Falls du wie ich manchmal Panik schiebst, schwitzt und dir der kalte Schweiss auf der Stirn steht, weil du in einem unbekannten Hafen einparken musst und ein starker Wind weht, dann ist John zur Stelle. Er lenkt den Bug mit seinem Beiboot oder erteilt dir vom Steg aus Tipps. In der Flottille wird dir das Schlimmste abgenommen und dir bleibt nur das Beste. John auf der Begleitjacht ist wie ein Vater oder Bruder, immer hilfsbereit. Er bringt dir alles bei, was du lernen möchtest und ist in fünf Minuten an Bord, egal, ob du ein Problem mit der Wasserpumpe, einem Fall oder der Rollanlage hast. Wenn du verloren gehst, findet er dich. «Bei Westwind segelt ihr südlich oder nördlich an Ischia vorbei. Wer Herausforderungen und Abenteuer mag, wählt den Norden, die anderen den Süden, der ist safer. Bei Fragen meldet ihr euch über Channel 72 oder per Telefon.» John ist wie ein Sherpa. Er hat Zeit für jede und jeden, bemuttert seine Schützlinge aber nicht. Du lebst dein Leben und rufst ihn, wenn du ihn brauchst. Das Begleitboot Serenessa bricht immer als letztes auf und ist immer als erstes am Ziel, schliesslich muss es sichergehen, dass alle im sicheren Hafen sind. Seine Besatzung hilft, die Leinen zu lösen und an der Mole anzulegen. Jeder startet, wann er will, manchmal kreuzen wir uns erst am Horizont. Flottillensegeln bedeutet allein segeln und dabei stets jemanden an seiner Seite haben, Törns unternehmen, die du solo nicht gewagt hättest und Begegnungen machen, von denen du immer geträumt hast. Und es bedeutet gemeinsam Zeit verbringen, Spass haben und lachen, gut essen, an kleinen Stränden faulenzen und über malerische Wege wandern, die du allein nie gefunden hättest. Die Teilnehmer sind hier, weil sie für ihr Leben gern segeln und die italienische Küche und die guten Weine lieben. Sie wollen das echte Italien erleben und das lernt man nur über den Gaumen kennen.

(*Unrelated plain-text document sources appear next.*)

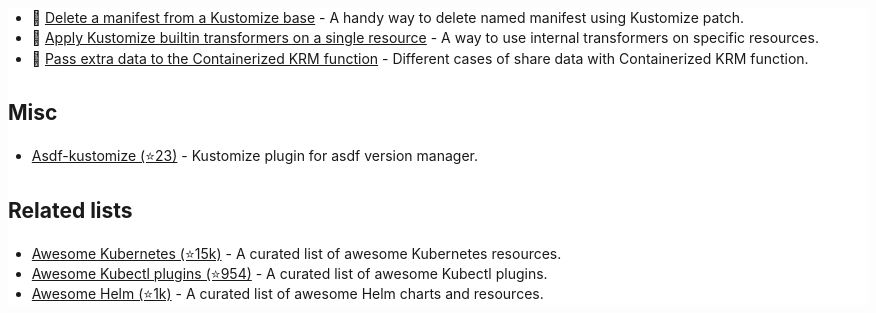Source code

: *   📰 [Delete a manifest from a Kustomize base](https://tech.aabouzaid.com/2021/05/delete-a-manifest-from-kustomize-base.html) - A handy way to delete named manifest using Kustomize patch.
*   📰 [Apply Kustomize builtin transformers on a single resource](https://tech.aabouzaid.com/2022/04/apply-kustomize-builtin-transformers-on-a-single-resource.html) - A way to use internal transformers on specific resources.
*   📰 [Pass extra data to the Containerized KRM function](https://tech.aabouzaid.com/2022/12/pass-extra-data-to-the-containerized-krm-function.html) - Different cases of share data with Containerized KRM function.

## Misc

*   [Asdf-kustomize (⭐23)](https://github.com/Banno/asdf-kustomize) - Kustomize plugin for asdf version manager.

## Related lists

*   [Awesome Kubernetes (⭐15k)](https://github.com/ramitsurana/awesome-kubernetes) - A curated list of awesome Kubernetes resources.
*   [Awesome Kubectl plugins (⭐954)](https://github.com/ishantanu/awesome-kubectl-plugins) - A curated list of awesome Kubectl plugins.
*   [Awesome Helm (⭐1k)](https://github.com/cdwv/awesome-helm) - A curated list of awesome Helm charts and resources.

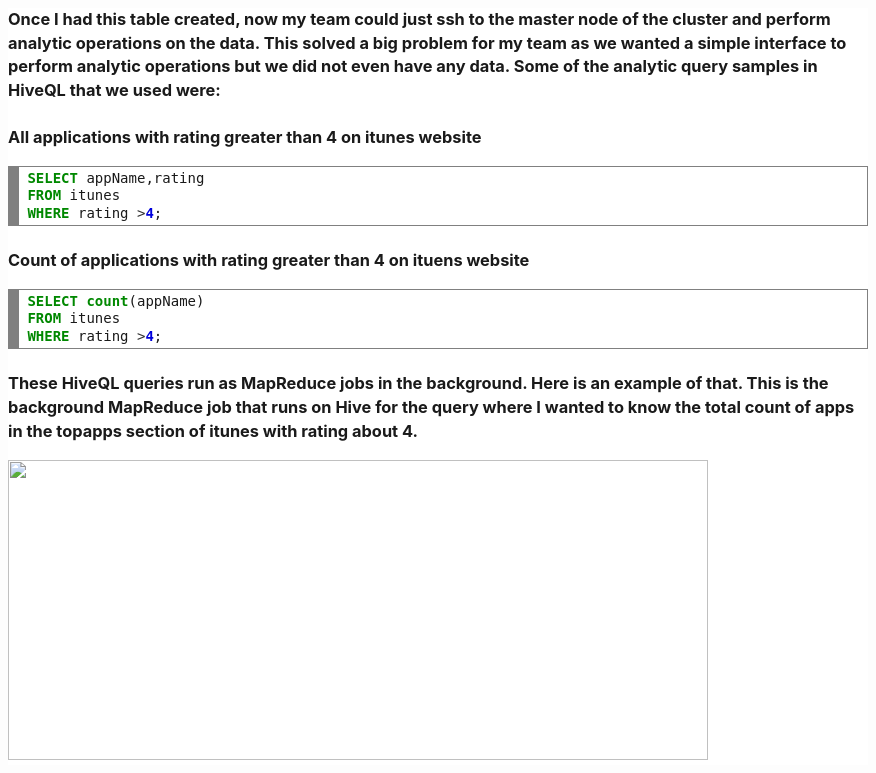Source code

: <h3> Once I had this table created, now my team could just ssh to the master node of the cluster and perform analytic operations on the data. This solved a big problem for my team as we wanted a simple interface to perform analytic operations but we did not even have any data. Some of the analytic query samples in HiveQL that we used were: </h3>

<h3>All applications with rating greater than 4 on itunes website </h3>

<div style="background: #ffffff; overflow:auto;width:auto;border:solid gray;border-width:.1em .1em .1em .8em;padding:.2em .6em;"><pre style="margin: 0; line-height: 125%"><span style="color: #008800; font-weight: bold">SELECT</span> appName,rating 
<span style="color: #008800; font-weight: bold">FROM</span> itunes
<span style="color: #008800; font-weight: bold">WHERE</span> rating <span style="color: #333333">&gt;</span><span style="color: #0000DD; font-weight: bold">4</span>;
</pre></div>

<h3>Count of applications with rating greater than 4 on ituens website </h3>

<div style="background: #ffffff; overflow:auto;width:auto;border:solid gray;border-width:.1em .1em .1em .8em;padding:.2em .6em;"><pre style="margin: 0; line-height: 125%"><span style="color: #008800; font-weight: bold">SELECT</span> <span style="color: #008800; font-weight: bold">count</span>(appName) 
<span style="color: #008800; font-weight: bold">FROM</span> itunes
<span style="color: #008800; font-weight: bold">WHERE</span> rating <span style="color: #333333">&gt;</span><span style="color: #0000DD; font-weight: bold">4</span>;
</pre></div>

<h3>These HiveQL queries run as MapReduce jobs in the background. Here is an example of that. This is the background MapReduce job that runs on Hive for the query where I wanted to know the total count of apps in the topapps section of itunes with rating about 4. </h3>

<img src = "https://4.bp.blogspot.com/-wuh8ZwzasH8/W-Wu4oESPzI/AAAAAAAAAEw/VGomVGbOGMEHr4kM6x7CZCwWzpgaxFe6ACLcBGAs/s1600/HiveMR.png" height = "300" width = "700">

Briefing um 9 Uhr an Bord der Serenessa: Start in Procida, 20 sm unter Segeln, Destination Ischia. Treffpunkt im kleinen Hafen von Foria um 19.30 Uhr. Von dort geht es in die Höhe, damit wir den Sonnenuntergang geniessen können. In der Taverna Verde mit Blick aufs Meer essen wir das Tier mit den grossen Ohren nach Ischia-Art, Coniglio all’ischitana.